TEXT PASSAGE ->
▬▬▬▬▬▬

About Cloudsmith

Universal package management & supply chain security

  • Secure artifact repository for 32+ package formats
  • 110M+ API requests/day
  • Petabytes of packages daily
  • 10-year-old Django monolith

Every non-cached request hits our Django API ⚡

The Problem

┌─────────┐    ┌──────────┐    ┌────────┐
│  NGINX  │───▶│ HAProxy  │───▶│ uWSGI  │───▶ Django
└─────────┘    └──────────┘    └────────┘
SSL + Basic    Queuing &        App
Validation     Routing          Server
  • Multiple components to maintain and run = debugging hell
  • uWSGI threading model = black box latency spikes
  • No request cancellation (WSGI limitation)
  • Throwing hardware at scaling problems

Why This Matters

  • ❌ Full rewrites aren't viable (10 years of business logic)
  • ❌ Limited engineering bandwidth
  • ✅ Need performance gains NOW
  • ✅ Must maintain reliability

The question: Can we get massive wins without rewriting everything?

▬▬▬▬▬▬

EXERCISE TASK 1 ->
Which components, in order, make up the request chain in the diagram of the Cloudsmith overview?
EXERCISE TASK 2 ->
Quote the Cloudsmith overview word for word, from "The Problem" up to and including "cancellation (WSGI limitation)".

STORED DATA ->
▬▬▬▬▬▬

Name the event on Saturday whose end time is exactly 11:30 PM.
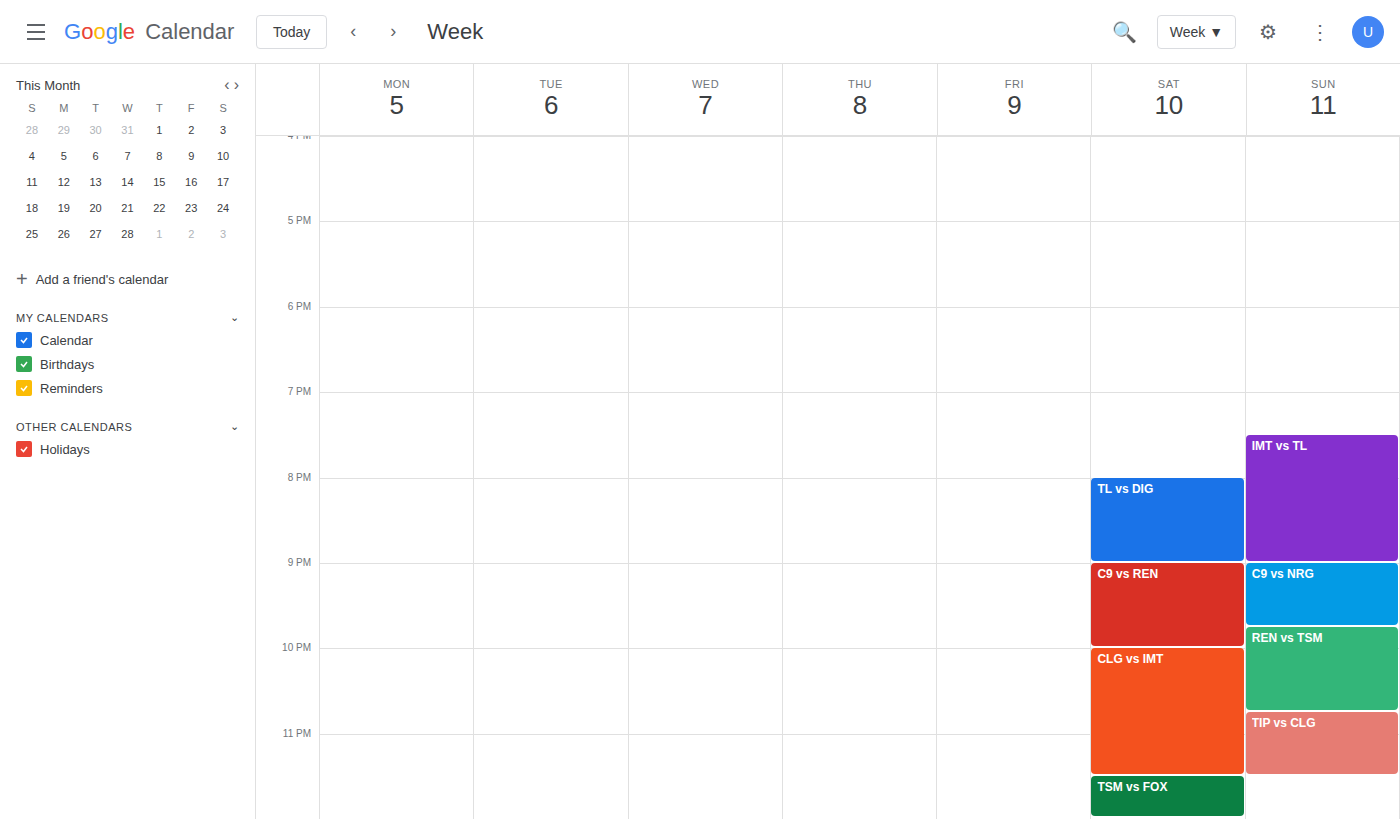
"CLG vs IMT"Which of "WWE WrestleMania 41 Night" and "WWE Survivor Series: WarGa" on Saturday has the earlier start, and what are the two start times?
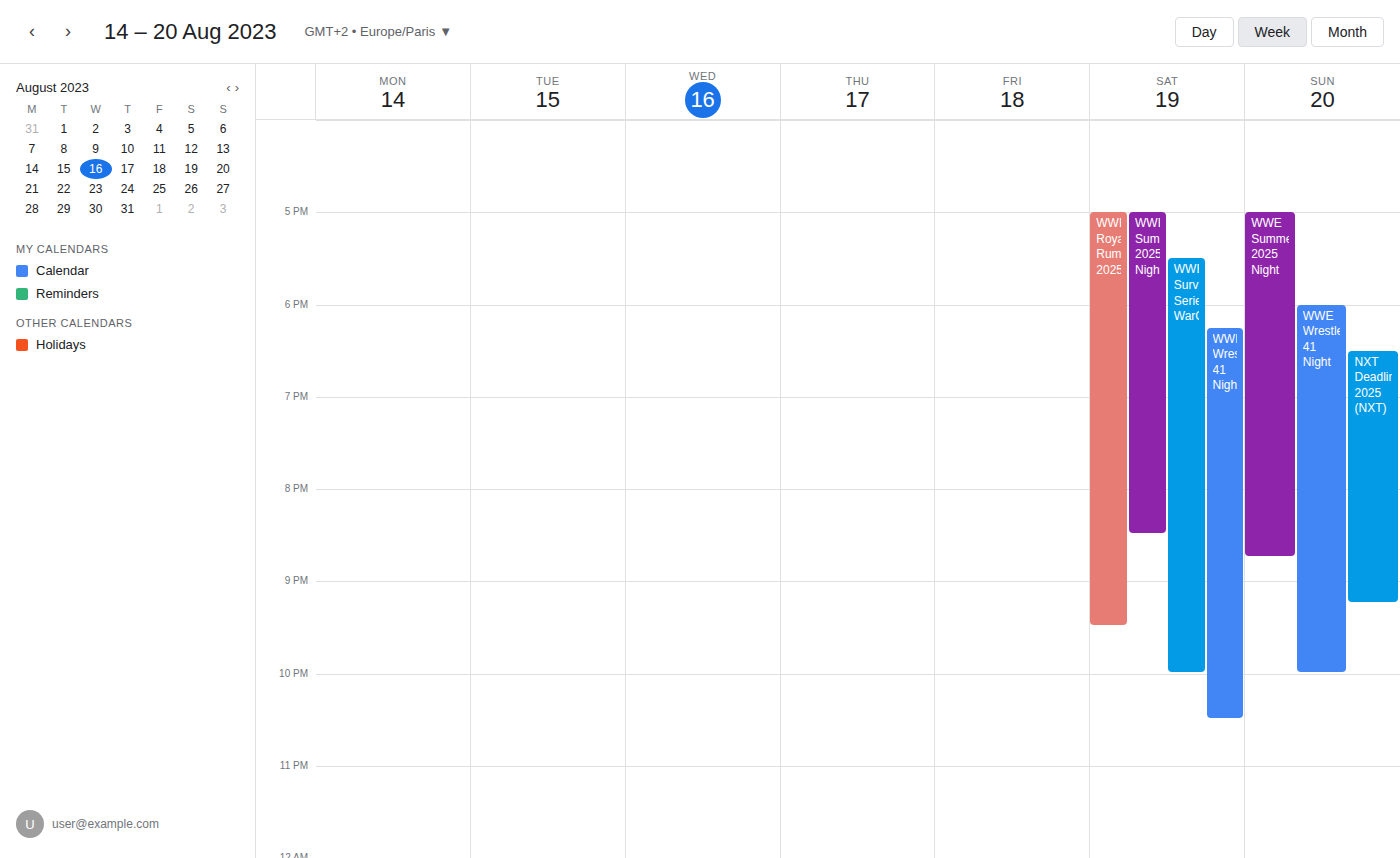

▬▬▬▬▬▬

FULL OUTPUT 1 ->
NGINX, HAProxy, uWSGI, Django

FULL OUTPUT 2 ->
The Problem

┌─────────┐    ┌──────────┐    ┌────────┐
│  NGINX  │───▶│ HAProxy  │───▶│ uWSGI  │───▶ Django
└─────────┘    └──────────┘    └────────┘
SSL + Basic    Queuing &        App
Validation     Routing          Server
  • Multiple components to maintain and run = debugging hell
  • uWSGI threading model = black box latency spikes
  • No request cancellation (WSGI limitation)